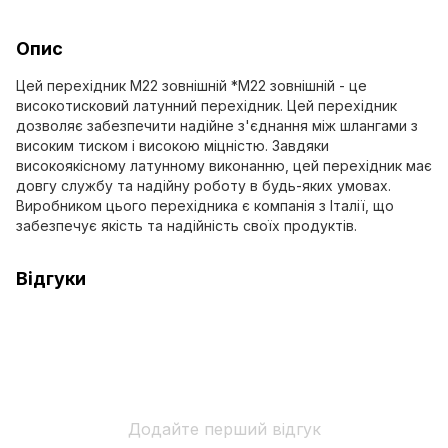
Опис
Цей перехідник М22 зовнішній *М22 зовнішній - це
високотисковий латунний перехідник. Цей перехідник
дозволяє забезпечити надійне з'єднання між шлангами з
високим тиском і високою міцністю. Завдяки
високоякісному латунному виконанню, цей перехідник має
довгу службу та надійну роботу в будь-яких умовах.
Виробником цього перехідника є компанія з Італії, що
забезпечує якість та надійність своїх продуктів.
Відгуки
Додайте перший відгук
---
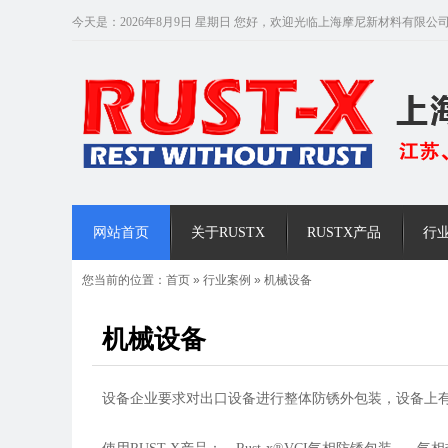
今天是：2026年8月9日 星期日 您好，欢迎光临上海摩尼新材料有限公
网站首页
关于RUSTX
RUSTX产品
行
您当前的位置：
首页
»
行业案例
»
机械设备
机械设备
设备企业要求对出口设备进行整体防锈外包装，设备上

# WHAT YOU NEED TO DO:
Copy out each line of the data above, exactly, if it lies between the line holding "високотисковий латунний перехідник." and the line holding "Додайте перший відгук", inclusive; copy no other line.

# RESPONSE TO THE TASK:
високотисковий латунний перехідник. Цей перехідник
дозволяє забезпечити надійне з'єднання між шлангами з
високим тиском і високою міцністю. Завдяки
високоякісному латунному виконанню, цей перехідник має
довгу службу та надійну роботу в будь-яких умовах.
Виробником цього перехідника є компанія з Італії, що
забезпечує якість та надійність своїх продуктів.
Відгуки
Додайте перший відгук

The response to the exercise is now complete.